Back in 2001, the father of Venus Williams and Serena, who was not yet 20, was accused by Elena Dementieva of manipulating matches between the women. Although she later claimed she was joking, there were a number of comments about Richard Williams’ influence over the Venus and Serena and the situation reached critical mass when Venus withdrew from a semifinal against Serena, citing an injury, just minutes before the match was to begin. The crowd booed and reporters asked Venus about whether the women’s matches were fixed. Her answer wasn’t definitive and, when Serena stepped onto the court to play Kim Clijsters in the final, the crowd got nasty. Richard Williams said there were racist comments and jeers.

Richard Williams told USA Today at the time that he was called the N-word. “One guy said, ‘I wish it was ’75; we’d skin you alive.’ That’s when I stopped and walked toward that way,” Richard Williams said then. Then I realized that [the] best bet was to handle the situation non-violently. I had trouble holding back tears. I think Indian Wells disgraced America.”

Serena Williams writes that she was raised by her mother to “love and forgive freely,” which makes a return to the tournament in early March possible.

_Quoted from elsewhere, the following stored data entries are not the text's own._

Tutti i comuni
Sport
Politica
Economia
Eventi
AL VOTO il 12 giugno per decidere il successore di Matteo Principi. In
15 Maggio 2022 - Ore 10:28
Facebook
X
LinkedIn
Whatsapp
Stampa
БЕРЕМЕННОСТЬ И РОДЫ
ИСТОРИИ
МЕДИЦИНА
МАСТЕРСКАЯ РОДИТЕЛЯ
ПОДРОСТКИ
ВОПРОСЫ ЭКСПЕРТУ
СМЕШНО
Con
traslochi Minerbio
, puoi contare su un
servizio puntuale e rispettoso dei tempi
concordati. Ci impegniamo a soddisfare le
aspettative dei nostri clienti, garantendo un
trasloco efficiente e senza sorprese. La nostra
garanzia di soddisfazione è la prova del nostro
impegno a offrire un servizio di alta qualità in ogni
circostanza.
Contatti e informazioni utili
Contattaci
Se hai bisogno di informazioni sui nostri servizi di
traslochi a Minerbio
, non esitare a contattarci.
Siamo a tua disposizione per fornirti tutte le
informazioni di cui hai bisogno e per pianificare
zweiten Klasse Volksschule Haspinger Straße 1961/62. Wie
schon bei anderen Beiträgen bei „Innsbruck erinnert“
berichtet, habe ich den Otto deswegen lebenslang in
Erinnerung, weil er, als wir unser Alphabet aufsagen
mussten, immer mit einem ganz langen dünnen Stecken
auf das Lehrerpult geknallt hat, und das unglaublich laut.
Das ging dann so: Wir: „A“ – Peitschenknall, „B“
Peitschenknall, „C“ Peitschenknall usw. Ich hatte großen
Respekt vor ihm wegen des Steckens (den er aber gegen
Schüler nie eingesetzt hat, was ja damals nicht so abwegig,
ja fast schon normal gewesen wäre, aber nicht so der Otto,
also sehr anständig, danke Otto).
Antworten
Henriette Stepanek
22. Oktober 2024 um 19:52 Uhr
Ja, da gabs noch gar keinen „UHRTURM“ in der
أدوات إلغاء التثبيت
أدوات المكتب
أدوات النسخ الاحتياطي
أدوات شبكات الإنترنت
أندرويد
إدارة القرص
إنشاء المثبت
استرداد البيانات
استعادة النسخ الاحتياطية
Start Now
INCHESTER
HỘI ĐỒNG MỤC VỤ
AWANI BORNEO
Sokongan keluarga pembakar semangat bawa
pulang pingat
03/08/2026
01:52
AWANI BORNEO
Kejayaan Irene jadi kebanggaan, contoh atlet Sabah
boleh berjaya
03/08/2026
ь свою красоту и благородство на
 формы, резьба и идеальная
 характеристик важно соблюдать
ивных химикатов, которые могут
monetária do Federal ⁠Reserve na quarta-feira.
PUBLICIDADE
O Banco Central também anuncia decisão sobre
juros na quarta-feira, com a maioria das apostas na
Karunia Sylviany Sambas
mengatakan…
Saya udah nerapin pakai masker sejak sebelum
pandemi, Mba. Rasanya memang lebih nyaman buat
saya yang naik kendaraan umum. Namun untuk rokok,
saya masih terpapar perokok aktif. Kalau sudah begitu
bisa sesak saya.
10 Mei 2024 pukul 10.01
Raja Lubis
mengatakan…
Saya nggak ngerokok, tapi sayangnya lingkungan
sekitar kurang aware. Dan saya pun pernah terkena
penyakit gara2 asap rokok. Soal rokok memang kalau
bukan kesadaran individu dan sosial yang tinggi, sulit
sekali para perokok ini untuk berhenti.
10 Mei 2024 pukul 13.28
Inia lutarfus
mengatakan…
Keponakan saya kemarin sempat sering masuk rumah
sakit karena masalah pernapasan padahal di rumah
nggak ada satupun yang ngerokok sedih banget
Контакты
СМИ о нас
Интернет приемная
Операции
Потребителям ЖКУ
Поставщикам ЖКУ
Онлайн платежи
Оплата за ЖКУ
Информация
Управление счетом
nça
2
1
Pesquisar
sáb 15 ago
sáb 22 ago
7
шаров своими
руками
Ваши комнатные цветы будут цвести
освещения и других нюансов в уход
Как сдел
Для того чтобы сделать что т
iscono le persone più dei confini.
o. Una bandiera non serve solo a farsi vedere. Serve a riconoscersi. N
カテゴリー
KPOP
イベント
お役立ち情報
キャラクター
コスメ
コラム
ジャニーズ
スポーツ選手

It has been difficult for me to forget spending hours crying in the Indian Wells locker room after winning in 2001, driving back to Los Angeles feeling as if I had lost the biggest game ever—not a mere tennis game but a bigger fight for equality. Emotionally it seemed easier to stay away. There are some who say I should never go back. There are others who say I should’ve returned years ago. I understand both perspectives very well and wrestled with them for a long time. I’m just following my heart on this one.

I’m fortunate to be at a point in my career where I have nothing to prove. I’m still as driven as ever, but the ride is a little easier. I play for the love of the game. And it is with that love in mind, and a new understanding of the true meaning of forgiveness, that I will proudly return to Indian Wells in 2015.